**DIRECTIONS**. Reproduce every line of the material below verbatim.

**RECORDS TO PROCESS**.
☆ ☆ ☆ ☆

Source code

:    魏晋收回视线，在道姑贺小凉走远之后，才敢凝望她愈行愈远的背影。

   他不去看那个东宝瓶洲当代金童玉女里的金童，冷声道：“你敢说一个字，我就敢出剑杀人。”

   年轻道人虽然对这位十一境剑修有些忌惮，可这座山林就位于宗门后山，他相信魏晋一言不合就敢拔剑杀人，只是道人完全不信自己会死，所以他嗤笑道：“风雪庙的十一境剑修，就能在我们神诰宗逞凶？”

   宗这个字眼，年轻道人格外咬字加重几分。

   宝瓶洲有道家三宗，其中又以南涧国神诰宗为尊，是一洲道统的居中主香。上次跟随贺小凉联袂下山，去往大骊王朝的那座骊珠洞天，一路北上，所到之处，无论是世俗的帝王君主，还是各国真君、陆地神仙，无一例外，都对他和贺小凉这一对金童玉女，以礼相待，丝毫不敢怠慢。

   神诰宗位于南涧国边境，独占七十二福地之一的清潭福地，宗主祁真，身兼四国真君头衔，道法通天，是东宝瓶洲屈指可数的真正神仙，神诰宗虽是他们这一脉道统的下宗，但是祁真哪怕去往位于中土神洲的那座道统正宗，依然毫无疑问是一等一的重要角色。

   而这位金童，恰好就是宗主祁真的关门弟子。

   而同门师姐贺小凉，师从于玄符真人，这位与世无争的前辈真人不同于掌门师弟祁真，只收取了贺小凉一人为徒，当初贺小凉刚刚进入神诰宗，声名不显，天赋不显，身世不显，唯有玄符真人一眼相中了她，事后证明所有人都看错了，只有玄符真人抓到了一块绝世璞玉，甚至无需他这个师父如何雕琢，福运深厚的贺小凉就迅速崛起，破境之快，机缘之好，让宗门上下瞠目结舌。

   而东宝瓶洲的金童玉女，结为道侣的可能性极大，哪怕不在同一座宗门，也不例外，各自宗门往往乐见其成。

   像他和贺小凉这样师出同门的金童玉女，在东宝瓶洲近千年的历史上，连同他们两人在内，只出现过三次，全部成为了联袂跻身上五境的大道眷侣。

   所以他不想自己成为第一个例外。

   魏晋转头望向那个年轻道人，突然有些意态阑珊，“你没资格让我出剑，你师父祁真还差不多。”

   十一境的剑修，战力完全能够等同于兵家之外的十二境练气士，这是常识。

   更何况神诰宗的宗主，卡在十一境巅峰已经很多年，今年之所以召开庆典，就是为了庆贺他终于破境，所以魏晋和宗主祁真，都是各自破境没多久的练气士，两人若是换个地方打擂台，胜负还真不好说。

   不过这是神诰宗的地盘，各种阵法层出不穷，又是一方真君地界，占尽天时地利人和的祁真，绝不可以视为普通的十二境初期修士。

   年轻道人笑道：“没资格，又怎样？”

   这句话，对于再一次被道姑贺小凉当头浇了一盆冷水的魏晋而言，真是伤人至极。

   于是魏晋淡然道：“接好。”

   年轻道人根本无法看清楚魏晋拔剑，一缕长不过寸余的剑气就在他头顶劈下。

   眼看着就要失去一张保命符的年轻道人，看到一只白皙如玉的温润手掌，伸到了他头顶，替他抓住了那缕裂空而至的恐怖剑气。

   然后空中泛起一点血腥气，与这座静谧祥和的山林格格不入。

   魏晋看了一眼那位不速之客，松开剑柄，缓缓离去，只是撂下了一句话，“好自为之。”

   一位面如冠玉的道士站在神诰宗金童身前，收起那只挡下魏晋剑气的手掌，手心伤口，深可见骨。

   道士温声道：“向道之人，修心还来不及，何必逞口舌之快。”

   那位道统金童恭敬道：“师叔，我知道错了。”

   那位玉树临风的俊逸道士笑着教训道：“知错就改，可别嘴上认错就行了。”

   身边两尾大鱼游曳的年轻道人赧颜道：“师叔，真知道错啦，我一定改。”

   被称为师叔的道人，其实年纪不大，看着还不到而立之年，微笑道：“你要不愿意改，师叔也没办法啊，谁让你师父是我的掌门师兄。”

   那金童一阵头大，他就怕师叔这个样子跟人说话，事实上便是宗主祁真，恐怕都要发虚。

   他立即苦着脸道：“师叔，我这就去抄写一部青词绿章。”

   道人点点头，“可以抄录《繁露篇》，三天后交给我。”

☆ ☆ ☆ ☆

**YOUR RESPONSE**.
Source code

:    魏晋收回视线，在道姑贺小凉走远之后，才敢凝望她愈行愈远的背影。

   他不去看那个东宝瓶洲当代金童玉女里的金童，冷声道：“你敢说一个字，我就敢出剑杀人。”

   年轻道人虽然对这位十一境剑修有些忌惮，可这座山林就位于宗门后山，他相信魏晋一言不合就敢拔剑杀人，只是道人完全不信自己会死，所以他嗤笑道：“风雪庙的十一境剑修，就能在我们神诰宗逞凶？”

   宗这个字眼，年轻道人格外咬字加重几分。

   宝瓶洲有道家三宗，其中又以南涧国神诰宗为尊，是一洲道统的居中主香。上次跟随贺小凉联袂下山，去往大骊王朝的那座骊珠洞天，一路北上，所到之处，无论是世俗的帝王君主，还是各国真君、陆地神仙，无一例外，都对他和贺小凉这一对金童玉女，以礼相待，丝毫不敢怠慢。

   神诰宗位于南涧国边境，独占七十二福地之一的清潭福地，宗主祁真，身兼四国真君头衔，道法通天，是东宝瓶洲屈指可数的真正神仙，神诰宗虽是他们这一脉道统的下宗，但是祁真哪怕去往位于中土神洲的那座道统正宗，依然毫无疑问是一等一的重要角色。

   而这位金童，恰好就是宗主祁真的关门弟子。

   而同门师姐贺小凉，师从于玄符真人，这位与世无争的前辈真人不同于掌门师弟祁真，只收取了贺小凉一人为徒，当初贺小凉刚刚进入神诰宗，声名不显，天赋不显，身世不显，唯有玄符真人一眼相中了她，事后证明所有人都看错了，只有玄符真人抓到了一块绝世璞玉，甚至无需他这个师父如何雕琢，福运深厚的贺小凉就迅速崛起，破境之快，机缘之好，让宗门上下瞠目结舌。

   而东宝瓶洲的金童玉女，结为道侣的可能性极大，哪怕不在同一座宗门，也不例外，各自宗门往往乐见其成。

   像他和贺小凉这样师出同门的金童玉女，在东宝瓶洲近千年的历史上，连同他们两人在内，只出现过三次，全部成为了联袂跻身上五境的大道眷侣。

   所以他不想自己成为第一个例外。

   魏晋转头望向那个年轻道人，突然有些意态阑珊，“你没资格让我出剑，你师父祁真还差不多。”

   十一境的剑修，战力完全能够等同于兵家之外的十二境练气士，这是常识。

   更何况神诰宗的宗主，卡在十一境巅峰已经很多年，今年之所以召开庆典，就是为了庆贺他终于破境，所以魏晋和宗主祁真，都是各自破境没多久的练气士，两人若是换个地方打擂台，胜负还真不好说。

   不过这是神诰宗的地盘，各种阵法层出不穷，又是一方真君地界，占尽天时地利人和的祁真，绝不可以视为普通的十二境初期修士。

   年轻道人笑道：“没资格，又怎样？”

   这句话，对于再一次被道姑贺小凉当头浇了一盆冷水的魏晋而言，真是伤人至极。

   于是魏晋淡然道：“接好。”

   年轻道人根本无法看清楚魏晋拔剑，一缕长不过寸余的剑气就在他头顶劈下。

   眼看着就要失去一张保命符的年轻道人，看到一只白皙如玉的温润手掌，伸到了他头顶，替他抓住了那缕裂空而至的恐怖剑气。

   然后空中泛起一点血腥气，与这座静谧祥和的山林格格不入。

   魏晋看了一眼那位不速之客，松开剑柄，缓缓离去，只是撂下了一句话，“好自为之。”

   一位面如冠玉的道士站在神诰宗金童身前，收起那只挡下魏晋剑气的手掌，手心伤口，深可见骨。

   道士温声道：“向道之人，修心还来不及，何必逞口舌之快。”

   那位道统金童恭敬道：“师叔，我知道错了。”

   那位玉树临风的俊逸道士笑着教训道：“知错就改，可别嘴上认错就行了。”

   身边两尾大鱼游曳的年轻道人赧颜道：“师叔，真知道错啦，我一定改。”

   被称为师叔的道人，其实年纪不大，看着还不到而立之年，微笑道：“你要不愿意改，师叔也没办法啊，谁让你师父是我的掌门师兄。”

   那金童一阵头大，他就怕师叔这个样子跟人说话，事实上便是宗主祁真，恐怕都要发虚。

   他立即苦着脸道：“师叔，我这就去抄写一部青词绿章。”

   道人点点头，“可以抄录《繁露篇》，三天后交给我。”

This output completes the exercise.